Conseil d’État : la parole est d’argent

par Valérie Lecasble |  publié le 17/02/2024

 

Radios et télévisions vont devoir respecter pour chaque intervenant le « temps de parole » de chaque parti politique. Un bouleversement

, CNews, chaîne de télévision privée nationale française d'information continue, et Conseil d'Etat. Le Conseil d'Etat ordonne à Arcom de réexaminer le respect des obligations de CNews en matière de pluralisme, l'animateur de CNews Pascal Praud à l'arrière-plan.- Photographie Jean-Marc Barrere / Hans Lucas

Le pavé dans la mare lancé par le patron de Reporters Sans Frontières n’a pas fini de faire des vagues. L’ONG a en effet obtenu du Conseil d’État qu’il élargisse, non comme aujourd’hui aux seuls hommes politiques, mais désormais à l’ensemble des intervenants, chroniqueurs et commentateurs hormis les éditorialistes, l’obligation de respecter l’équilibre politique de leurs antennes. Ce qui visait initialement CNews, bouleverse en réalité tout le paysage audiovisuel français.

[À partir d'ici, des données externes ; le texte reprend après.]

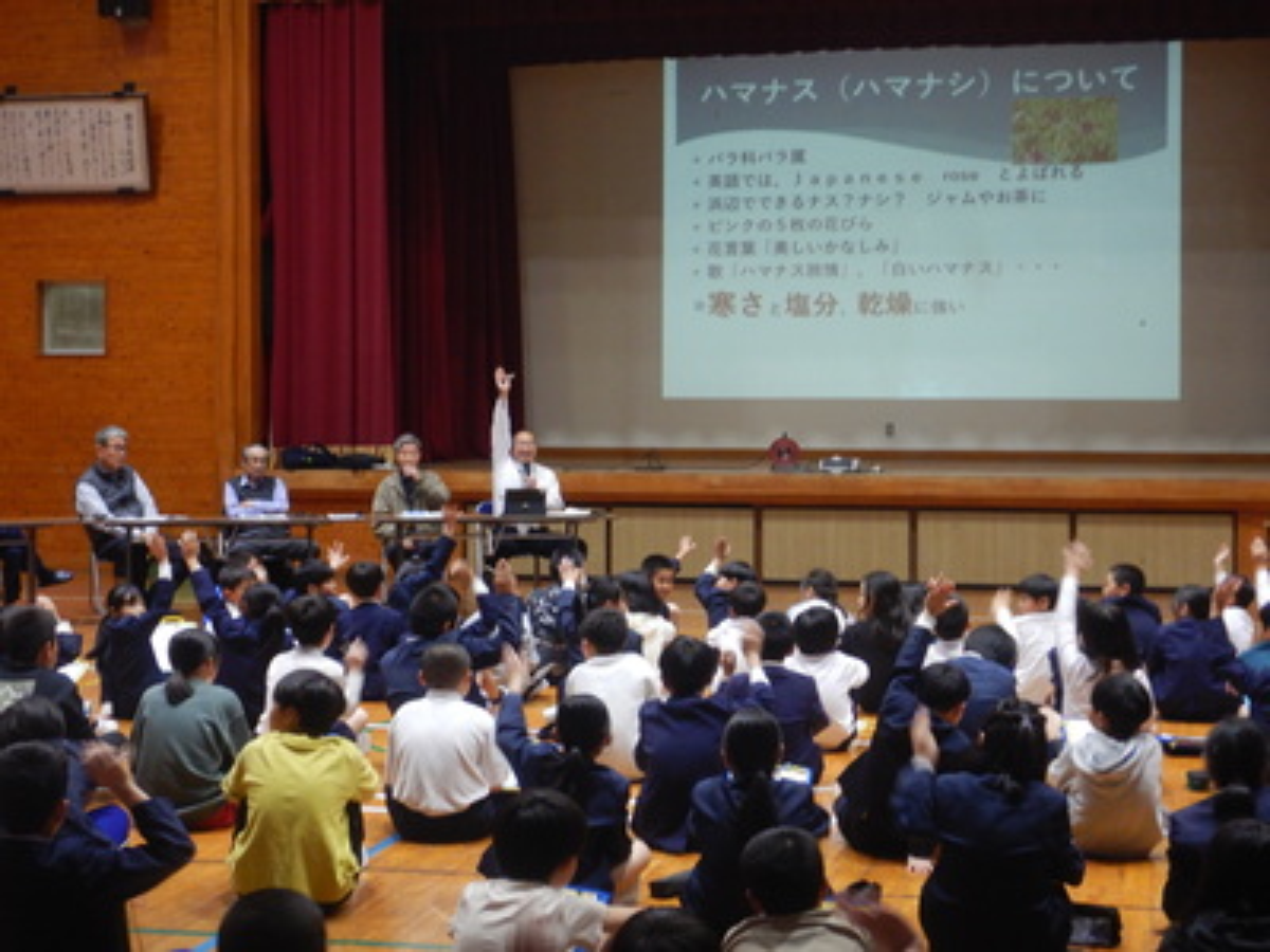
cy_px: 476
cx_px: 635
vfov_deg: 24.0
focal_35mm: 61
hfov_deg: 31.7
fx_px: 2238
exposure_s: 1/13
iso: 400
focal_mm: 11
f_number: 4.4
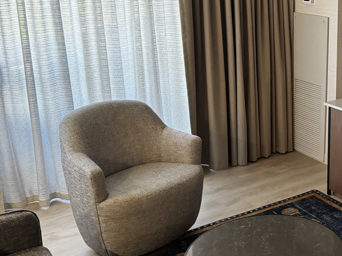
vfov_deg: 28.5
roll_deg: -0.7
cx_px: 314
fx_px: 504
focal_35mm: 51
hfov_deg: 35.1
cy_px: 107
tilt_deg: -16.6
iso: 640
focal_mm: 6.76
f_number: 1.78
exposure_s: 1/60
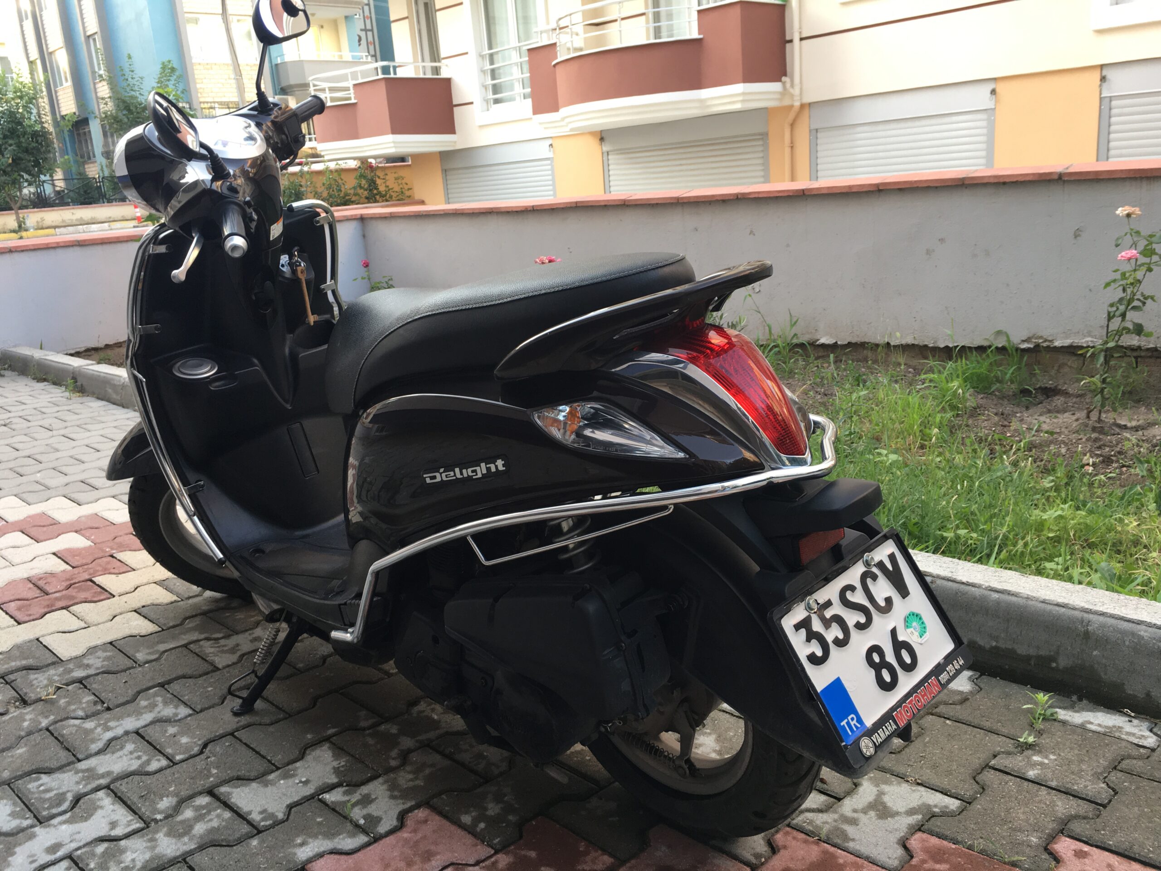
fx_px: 973
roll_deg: +4.2
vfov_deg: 48.2
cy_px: 436
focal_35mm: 29
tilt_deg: -14.0
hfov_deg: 61.7
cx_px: 580
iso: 32
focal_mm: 4.15
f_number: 2.2
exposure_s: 1/50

Techniquement, tous les médias audiovisuels devront recruter 24 heures sur 24 pour compter le temps à l’antenne de chaque intervenant, qu’il soit présupposé être de gauche, de droite, ou de la majorité. Un véritable casse-tête.

Politiquement surtout, les médias devront respecter le fameux « équilibre » que l’État français via l’ex-CSA devenu l’Arcom, leur impose depuis la loi du 30 septembre 1986, un « temps de parole »: qui doit en principe être équivalent pour chacun des partis politiques selon le score obtenu lors des dernières élections nationales, présidentielles et législatives.

En France, la presse écrite est libre de ses opinions. Il est admis que le Figaro et l’Opinion sont à droite, le Monde et Libération à gauche. Nous-mêmes, Le Journal, nous revendiquons de gauche. Et que dire pour l’audiovisuel aux États-Unis où la création en 1996 de Fox News par Rupert Murdoch a favorisé côté Républicain l’élection de George Bush puis surtout celle de Donald Trump ; puis en réaction le lancement de MSNBC par NBC Universal, côté Démocrate qui a soutenu l’élection de Joe Biden jusqu’à détrôner le leadership de sa concurrente depuis qu’elle a bien imprudemment soutenu l’attaque contre le Capitole.

Ce qui serait combats d’idées sur les chaînes américaines deviendrait en France une insipide reproduction des résultats passés sans aucune possibilité pendant les campagnes électorales de faire bouger le curseur en faveur de tel ou tel candidat ? Les juges ayant aussi pointé du doigt l’influence des actionnaires, ceux-ci sont priés de s’aligner.

Dans l’esprit, ce fossé provient du fait qu’aux États-Unis, les opérateurs doivent acheter au prix fort le droit d’être diffusés sur les chaînes câblées payantes. En France au contraire, l’État a offert gracieusement en 2005 aux principaux acteurs de la télévision l’autorisation d’émettre sur la TNT gratuite, une technologie acceptant davantage de canaux que l’ancienne hertzienne. Sans cela, BFMTV n’aurait pu exister.

Ce cadeau, financièrement inestimable, a un prix politique fort qu’il fait payer aujourd’hui. Puisque 68 millions de Français peuvent tous recevoir gratuitement chez eux les principales chaînes de télévision, le Conseil d’État ordonne qu’il soit hors de question que l’information y soit biaisée.

Ironie de l’histoire, CNews en ligne de mire aujourd’hui pour dérive droitière était aussi la chaîne, hier dénommée i>Télé, qui avait failli se voir interdire par le CSA l’accès à la TNT, car soupçonnée d’accointances…. à gauche.